* [Task inputs]:
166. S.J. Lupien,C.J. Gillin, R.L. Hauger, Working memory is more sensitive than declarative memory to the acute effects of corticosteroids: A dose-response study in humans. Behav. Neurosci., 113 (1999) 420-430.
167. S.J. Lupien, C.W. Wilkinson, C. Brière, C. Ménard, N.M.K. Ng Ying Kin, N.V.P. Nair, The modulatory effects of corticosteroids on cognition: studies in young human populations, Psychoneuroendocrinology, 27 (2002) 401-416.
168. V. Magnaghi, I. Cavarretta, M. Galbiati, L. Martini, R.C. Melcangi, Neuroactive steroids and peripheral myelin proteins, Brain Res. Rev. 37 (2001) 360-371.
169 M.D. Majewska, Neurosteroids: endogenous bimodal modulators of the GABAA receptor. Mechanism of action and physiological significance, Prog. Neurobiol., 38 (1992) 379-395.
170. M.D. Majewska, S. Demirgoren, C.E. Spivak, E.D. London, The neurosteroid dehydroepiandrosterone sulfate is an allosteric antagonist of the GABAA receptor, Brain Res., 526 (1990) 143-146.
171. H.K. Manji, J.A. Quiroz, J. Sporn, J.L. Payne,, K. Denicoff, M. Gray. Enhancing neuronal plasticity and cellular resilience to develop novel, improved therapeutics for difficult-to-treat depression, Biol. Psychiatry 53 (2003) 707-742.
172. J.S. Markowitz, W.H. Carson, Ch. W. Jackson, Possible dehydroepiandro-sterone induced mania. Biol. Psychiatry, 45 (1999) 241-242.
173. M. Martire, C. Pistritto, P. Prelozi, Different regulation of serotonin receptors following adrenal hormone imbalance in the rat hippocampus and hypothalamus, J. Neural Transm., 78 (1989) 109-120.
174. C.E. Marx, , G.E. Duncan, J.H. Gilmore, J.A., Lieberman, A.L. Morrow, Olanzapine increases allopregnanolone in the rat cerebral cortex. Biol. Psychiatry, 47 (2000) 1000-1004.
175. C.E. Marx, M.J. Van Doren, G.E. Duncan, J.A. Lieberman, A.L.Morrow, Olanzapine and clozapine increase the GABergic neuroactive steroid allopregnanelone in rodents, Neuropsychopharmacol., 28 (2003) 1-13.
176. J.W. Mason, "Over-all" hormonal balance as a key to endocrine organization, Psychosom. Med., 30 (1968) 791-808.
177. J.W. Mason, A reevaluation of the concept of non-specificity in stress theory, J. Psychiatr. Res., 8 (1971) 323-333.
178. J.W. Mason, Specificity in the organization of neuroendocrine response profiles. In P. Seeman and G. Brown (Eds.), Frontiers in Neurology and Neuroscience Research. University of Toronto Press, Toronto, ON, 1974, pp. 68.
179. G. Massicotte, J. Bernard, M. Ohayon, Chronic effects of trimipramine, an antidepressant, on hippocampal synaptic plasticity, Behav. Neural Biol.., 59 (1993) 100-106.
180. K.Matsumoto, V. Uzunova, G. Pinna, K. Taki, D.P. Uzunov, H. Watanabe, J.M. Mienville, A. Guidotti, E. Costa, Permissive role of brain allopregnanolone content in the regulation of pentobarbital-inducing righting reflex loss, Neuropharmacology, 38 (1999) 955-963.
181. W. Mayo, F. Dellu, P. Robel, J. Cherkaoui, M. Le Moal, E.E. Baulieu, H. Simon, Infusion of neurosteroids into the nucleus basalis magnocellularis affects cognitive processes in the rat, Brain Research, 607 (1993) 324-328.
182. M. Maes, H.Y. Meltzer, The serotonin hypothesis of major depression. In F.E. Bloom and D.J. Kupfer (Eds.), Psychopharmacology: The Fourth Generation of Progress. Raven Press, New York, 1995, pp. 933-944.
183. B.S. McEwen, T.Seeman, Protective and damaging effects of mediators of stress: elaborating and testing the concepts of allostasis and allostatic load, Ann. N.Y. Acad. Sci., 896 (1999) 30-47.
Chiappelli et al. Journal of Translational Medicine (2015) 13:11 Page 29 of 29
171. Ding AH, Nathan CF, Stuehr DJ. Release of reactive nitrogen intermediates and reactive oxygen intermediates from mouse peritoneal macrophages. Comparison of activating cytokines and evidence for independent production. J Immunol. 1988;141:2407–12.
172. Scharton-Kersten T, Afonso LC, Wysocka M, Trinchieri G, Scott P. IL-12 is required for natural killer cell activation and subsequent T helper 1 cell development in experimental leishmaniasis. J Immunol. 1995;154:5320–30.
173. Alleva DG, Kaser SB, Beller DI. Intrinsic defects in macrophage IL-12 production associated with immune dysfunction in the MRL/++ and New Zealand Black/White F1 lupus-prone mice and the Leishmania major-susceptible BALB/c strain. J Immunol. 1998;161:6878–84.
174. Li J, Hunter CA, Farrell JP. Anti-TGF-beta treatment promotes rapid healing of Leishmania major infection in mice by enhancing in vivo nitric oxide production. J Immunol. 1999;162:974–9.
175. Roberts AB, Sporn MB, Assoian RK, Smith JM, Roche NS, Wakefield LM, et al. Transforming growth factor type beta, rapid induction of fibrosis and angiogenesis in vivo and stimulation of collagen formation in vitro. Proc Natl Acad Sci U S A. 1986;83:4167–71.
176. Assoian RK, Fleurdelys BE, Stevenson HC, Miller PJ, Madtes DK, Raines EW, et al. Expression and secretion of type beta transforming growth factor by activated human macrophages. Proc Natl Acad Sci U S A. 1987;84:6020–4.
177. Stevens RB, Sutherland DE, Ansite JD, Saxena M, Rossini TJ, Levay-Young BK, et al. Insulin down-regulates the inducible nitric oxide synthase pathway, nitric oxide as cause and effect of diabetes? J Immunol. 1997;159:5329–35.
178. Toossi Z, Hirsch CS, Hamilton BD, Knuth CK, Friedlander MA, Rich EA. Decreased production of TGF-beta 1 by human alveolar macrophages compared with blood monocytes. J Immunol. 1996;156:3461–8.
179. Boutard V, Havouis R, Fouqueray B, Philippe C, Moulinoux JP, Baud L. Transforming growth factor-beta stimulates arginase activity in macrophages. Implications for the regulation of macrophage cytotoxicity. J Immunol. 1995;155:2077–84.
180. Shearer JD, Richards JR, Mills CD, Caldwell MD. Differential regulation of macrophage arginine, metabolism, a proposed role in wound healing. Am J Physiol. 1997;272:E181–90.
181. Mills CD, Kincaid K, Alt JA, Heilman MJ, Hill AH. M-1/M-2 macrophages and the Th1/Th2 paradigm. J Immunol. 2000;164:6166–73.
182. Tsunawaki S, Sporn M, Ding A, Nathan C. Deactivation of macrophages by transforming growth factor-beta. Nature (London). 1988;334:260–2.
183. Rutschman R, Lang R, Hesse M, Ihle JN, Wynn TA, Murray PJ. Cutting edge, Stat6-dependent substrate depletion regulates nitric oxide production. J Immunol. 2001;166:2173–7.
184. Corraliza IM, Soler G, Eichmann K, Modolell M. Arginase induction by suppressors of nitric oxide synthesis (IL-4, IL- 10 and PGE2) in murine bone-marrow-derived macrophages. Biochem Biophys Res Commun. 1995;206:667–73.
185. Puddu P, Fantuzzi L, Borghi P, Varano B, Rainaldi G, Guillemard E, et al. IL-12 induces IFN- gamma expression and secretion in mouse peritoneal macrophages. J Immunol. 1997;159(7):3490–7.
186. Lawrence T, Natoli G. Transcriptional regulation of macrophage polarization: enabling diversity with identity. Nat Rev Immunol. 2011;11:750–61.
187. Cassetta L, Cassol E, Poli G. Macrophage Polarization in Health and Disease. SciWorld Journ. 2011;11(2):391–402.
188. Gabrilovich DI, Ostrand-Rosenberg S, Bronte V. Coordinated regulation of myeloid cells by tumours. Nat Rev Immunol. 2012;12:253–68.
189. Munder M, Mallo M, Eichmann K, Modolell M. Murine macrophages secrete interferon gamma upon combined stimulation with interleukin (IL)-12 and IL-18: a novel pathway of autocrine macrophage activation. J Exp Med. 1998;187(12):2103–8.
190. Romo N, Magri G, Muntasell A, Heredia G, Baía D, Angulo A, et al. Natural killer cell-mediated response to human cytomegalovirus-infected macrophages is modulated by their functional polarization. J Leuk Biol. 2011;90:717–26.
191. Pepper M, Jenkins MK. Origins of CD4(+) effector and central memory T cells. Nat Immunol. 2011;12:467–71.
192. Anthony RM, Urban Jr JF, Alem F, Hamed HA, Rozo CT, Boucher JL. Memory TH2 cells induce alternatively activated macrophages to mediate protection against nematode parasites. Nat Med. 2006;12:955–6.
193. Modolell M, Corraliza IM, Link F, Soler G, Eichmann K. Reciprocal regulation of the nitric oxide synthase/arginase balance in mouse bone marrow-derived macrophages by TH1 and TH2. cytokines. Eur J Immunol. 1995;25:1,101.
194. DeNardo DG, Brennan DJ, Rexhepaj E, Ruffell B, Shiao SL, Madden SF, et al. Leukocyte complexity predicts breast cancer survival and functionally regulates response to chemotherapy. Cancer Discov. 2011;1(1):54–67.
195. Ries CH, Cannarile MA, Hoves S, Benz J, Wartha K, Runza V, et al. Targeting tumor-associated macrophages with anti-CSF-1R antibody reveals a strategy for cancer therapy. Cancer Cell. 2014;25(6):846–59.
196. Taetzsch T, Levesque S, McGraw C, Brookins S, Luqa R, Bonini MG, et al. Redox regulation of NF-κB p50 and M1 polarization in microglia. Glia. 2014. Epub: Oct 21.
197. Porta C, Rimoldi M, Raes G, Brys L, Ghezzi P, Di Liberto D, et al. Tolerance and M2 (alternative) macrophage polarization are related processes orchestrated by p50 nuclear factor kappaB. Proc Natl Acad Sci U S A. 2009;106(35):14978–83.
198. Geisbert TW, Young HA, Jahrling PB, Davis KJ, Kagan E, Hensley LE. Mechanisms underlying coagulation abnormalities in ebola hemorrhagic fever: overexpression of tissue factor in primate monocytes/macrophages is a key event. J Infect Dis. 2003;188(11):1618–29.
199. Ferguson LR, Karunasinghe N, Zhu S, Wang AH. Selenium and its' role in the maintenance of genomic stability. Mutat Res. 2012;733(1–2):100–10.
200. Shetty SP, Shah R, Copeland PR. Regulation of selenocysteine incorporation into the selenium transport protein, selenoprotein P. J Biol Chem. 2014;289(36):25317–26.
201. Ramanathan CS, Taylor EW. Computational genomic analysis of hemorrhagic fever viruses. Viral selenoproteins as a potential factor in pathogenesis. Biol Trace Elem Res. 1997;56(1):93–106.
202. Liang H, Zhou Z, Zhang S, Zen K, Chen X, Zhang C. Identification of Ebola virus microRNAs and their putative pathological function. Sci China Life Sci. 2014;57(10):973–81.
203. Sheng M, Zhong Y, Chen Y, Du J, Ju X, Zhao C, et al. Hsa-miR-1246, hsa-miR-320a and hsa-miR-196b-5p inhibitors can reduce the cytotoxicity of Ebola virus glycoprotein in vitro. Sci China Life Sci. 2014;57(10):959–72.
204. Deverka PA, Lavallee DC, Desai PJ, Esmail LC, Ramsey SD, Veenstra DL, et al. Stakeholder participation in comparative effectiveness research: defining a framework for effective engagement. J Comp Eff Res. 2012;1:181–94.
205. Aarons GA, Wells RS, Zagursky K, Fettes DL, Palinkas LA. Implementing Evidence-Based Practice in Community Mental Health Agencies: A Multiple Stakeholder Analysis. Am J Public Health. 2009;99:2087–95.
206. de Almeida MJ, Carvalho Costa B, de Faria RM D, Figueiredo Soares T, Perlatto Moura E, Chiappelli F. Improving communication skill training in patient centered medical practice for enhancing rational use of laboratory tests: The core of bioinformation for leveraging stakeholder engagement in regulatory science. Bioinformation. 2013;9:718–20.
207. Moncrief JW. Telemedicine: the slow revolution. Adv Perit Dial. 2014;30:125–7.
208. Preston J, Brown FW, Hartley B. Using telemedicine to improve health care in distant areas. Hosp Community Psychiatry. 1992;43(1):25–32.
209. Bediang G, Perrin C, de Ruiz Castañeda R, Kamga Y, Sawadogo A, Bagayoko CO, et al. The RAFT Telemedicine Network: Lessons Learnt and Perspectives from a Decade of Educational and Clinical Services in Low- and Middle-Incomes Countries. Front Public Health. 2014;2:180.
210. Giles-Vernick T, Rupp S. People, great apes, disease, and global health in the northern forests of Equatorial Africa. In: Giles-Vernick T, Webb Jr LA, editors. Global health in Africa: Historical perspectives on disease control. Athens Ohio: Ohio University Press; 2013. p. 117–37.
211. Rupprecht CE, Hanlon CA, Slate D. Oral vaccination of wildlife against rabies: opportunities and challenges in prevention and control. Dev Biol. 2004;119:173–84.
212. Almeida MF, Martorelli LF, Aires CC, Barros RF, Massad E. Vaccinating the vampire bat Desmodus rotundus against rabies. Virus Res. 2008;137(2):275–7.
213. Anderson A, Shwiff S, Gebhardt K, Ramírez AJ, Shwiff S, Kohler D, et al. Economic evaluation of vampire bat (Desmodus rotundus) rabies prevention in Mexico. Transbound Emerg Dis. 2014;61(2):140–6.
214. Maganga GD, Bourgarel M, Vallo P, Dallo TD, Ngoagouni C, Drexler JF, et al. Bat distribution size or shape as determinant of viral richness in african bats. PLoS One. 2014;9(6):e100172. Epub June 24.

* [Exercise description]:
Tally the lines in the records above that contain the word "Marx". Write the number and nothing else.

* [Written solution]:
2